Brian Sandoval is not the Governor of Nevada at the turn of the century, when we lined up to amend the Constitution, declaring only heterosexual marriage to be valid. He’s the Governor of now, a Catholic contemporary of Pope Francis and the papacy of Who Am I to Judge? Forgive him Father… for he is defending the Weak Will of the People.

In city halls throughout Nevada an all-out assault is taking place on the Will of the People as officials substitute their own outdated morality for policy, refusing to comply with the voter mandate to make marijuana available to medical patients, preferring instead to fuel the futile pursuit of pot smokers. This, even as the President and Senate Majority Leader Harry Reid join the growing chorus of Americans who are sick of the resources wasted in the name of justice.

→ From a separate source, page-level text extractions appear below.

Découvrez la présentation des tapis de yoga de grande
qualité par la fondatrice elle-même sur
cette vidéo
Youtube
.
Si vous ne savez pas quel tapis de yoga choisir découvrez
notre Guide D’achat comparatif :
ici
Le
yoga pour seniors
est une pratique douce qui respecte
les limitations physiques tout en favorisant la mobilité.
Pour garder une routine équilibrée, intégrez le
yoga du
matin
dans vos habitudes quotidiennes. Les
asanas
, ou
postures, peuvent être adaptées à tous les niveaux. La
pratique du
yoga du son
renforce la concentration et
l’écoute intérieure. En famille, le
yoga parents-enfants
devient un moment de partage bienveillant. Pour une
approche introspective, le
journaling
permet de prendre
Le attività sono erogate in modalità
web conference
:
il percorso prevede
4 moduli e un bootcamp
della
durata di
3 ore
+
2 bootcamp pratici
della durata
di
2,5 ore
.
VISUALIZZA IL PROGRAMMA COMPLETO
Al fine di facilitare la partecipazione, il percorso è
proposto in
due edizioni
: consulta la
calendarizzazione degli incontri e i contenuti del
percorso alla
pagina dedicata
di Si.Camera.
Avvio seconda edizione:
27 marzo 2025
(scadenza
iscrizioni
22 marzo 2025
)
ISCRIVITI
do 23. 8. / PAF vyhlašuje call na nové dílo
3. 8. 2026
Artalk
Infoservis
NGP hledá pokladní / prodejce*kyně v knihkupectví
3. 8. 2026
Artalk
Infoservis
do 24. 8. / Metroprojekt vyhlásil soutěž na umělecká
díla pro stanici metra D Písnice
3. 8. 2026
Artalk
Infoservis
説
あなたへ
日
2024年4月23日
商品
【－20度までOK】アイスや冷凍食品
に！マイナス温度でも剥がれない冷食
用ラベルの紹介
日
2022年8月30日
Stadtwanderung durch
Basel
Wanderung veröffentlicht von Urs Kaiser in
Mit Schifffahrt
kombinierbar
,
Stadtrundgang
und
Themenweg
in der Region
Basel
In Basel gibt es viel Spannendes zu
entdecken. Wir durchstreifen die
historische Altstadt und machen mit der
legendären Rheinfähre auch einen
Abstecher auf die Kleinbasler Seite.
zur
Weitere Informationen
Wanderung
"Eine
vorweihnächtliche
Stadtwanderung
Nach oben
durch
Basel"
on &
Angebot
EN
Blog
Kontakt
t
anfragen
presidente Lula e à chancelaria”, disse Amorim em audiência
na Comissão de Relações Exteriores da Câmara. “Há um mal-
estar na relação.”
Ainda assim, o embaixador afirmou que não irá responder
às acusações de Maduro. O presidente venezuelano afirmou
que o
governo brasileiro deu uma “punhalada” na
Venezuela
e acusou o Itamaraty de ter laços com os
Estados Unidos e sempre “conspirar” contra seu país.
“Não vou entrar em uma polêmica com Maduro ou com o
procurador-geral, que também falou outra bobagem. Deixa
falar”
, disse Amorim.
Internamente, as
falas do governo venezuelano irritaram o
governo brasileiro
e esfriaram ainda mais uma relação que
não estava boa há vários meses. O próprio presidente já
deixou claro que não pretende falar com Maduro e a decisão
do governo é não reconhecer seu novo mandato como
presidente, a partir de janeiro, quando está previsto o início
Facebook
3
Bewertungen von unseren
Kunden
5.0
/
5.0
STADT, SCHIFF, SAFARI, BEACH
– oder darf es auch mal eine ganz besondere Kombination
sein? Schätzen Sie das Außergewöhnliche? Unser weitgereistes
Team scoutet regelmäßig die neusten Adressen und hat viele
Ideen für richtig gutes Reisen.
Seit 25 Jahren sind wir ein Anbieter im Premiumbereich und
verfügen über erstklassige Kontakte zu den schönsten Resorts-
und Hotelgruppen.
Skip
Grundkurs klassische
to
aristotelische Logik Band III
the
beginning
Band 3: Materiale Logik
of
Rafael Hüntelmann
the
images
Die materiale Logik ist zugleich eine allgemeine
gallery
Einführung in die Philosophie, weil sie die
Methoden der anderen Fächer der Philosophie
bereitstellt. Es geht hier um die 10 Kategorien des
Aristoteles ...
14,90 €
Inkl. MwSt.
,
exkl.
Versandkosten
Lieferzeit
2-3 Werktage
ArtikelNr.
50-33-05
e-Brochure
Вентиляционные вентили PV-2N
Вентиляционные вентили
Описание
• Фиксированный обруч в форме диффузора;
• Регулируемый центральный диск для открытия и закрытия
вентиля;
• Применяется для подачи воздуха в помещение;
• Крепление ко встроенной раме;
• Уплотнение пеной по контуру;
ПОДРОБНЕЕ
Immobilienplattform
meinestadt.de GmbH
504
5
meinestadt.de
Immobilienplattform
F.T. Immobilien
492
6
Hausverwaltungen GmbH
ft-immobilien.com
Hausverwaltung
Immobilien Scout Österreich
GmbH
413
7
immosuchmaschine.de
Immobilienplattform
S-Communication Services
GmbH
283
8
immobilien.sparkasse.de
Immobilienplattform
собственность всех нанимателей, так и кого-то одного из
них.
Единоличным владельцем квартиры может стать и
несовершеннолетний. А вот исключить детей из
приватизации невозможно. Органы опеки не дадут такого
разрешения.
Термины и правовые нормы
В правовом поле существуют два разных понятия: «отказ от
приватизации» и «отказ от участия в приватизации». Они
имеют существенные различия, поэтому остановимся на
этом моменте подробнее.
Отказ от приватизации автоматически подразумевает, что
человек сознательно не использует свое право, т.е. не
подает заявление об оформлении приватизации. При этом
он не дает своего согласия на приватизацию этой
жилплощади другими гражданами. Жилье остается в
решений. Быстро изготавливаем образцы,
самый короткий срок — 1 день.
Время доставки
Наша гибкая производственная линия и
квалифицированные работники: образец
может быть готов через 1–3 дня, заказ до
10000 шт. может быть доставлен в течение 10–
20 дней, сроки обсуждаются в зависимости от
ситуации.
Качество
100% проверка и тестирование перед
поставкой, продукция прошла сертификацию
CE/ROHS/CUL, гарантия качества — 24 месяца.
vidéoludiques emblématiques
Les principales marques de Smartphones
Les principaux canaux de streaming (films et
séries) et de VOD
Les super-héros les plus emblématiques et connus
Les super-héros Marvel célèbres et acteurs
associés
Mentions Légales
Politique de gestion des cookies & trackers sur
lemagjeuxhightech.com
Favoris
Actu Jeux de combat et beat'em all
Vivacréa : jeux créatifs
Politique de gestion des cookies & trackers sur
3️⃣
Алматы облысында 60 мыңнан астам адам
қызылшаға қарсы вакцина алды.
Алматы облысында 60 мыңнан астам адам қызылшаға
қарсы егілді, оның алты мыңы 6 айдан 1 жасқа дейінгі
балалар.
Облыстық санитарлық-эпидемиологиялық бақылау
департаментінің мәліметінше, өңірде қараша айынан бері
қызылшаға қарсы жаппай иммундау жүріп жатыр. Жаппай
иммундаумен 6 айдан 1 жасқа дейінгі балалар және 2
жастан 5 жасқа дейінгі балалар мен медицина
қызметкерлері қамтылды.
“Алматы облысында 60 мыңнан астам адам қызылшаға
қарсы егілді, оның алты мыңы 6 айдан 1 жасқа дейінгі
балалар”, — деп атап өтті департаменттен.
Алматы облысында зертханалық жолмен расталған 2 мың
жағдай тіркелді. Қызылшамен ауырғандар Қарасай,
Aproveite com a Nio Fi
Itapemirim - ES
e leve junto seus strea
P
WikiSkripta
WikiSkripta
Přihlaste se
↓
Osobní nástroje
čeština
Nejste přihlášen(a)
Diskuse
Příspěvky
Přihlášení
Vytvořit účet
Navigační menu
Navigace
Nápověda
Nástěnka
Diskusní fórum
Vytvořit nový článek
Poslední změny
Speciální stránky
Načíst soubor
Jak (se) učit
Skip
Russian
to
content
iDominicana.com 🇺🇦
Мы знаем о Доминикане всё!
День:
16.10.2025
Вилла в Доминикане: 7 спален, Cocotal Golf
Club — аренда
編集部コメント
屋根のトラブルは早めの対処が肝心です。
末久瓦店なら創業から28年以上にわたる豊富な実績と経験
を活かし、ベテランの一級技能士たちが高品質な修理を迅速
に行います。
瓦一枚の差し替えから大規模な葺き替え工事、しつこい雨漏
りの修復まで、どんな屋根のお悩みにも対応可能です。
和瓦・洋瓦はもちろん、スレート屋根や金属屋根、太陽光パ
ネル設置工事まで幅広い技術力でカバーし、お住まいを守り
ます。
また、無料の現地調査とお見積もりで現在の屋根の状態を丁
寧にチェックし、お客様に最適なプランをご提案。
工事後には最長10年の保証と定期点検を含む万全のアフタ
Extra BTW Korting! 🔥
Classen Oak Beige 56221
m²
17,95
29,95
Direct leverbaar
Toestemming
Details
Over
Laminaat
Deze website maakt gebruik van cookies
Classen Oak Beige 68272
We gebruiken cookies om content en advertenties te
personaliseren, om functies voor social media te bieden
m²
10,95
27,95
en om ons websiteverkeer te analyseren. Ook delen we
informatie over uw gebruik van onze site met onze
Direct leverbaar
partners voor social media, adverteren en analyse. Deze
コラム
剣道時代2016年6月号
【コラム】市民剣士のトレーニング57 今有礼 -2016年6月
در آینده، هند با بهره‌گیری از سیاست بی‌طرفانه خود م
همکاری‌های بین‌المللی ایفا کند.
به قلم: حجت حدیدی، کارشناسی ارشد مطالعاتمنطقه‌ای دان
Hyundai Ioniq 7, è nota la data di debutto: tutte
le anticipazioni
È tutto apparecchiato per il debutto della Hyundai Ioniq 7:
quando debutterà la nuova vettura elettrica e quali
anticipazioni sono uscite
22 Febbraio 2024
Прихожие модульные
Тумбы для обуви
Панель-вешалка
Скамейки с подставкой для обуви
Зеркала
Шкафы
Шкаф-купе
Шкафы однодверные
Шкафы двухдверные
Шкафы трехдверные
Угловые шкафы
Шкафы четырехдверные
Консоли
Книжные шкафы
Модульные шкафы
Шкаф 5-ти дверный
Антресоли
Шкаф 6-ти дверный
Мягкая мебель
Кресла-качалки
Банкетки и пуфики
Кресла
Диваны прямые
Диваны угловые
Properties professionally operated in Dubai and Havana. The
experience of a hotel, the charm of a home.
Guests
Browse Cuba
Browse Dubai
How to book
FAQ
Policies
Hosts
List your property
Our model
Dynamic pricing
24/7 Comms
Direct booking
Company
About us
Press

What will it take for municipal officials to recognize the benefits of weed? Campaign contributions. Big ones, commensurate with those paid by the liquor, gaming and adult entertainment industries. Nothing communicates the Will of the People like cash.

The final affront to the Will of the People comes from politicians attempting to subvert term limits. The Nevada Supreme Court is being asked to decide whether city council members who have maxed out their time can push the reset button and possibly gain another 12 years on the council by running for mayor. It’s a supposedly nuanced issue and the Attorney General and Legislative Counsel have penned opposing opinions.

The politicians who want to extend their council stays argue the position of mayor carries separate duties and powers, including the ability to declare emergencies. That’s true. But do you remember the last time a mayor declared an emergency? I don’t.

Mayors cut ribbons and such, but most of the time mayors in a council-manager form of government do what council members do - they vote. As Justice James Hardesty noted, if separate duties is the measuring standard, what’s to stop the state Legislature from passing laws declaring distinct duties for each member of the council? Sound far-fetched? Remember the smoking ban.

Regardless of what you think of term limits, and there are plenty of arguments to be made on both sides, the concept approved by Nevada voters is simple: to limit the power of career politicians and the lobbyists who influence their votes. Period. The rest is just noise.

And the politicians who fight it are thumbing their noses at you-know-who.

DANA GENTRY is executive producer of Ralston Reports on KSNV.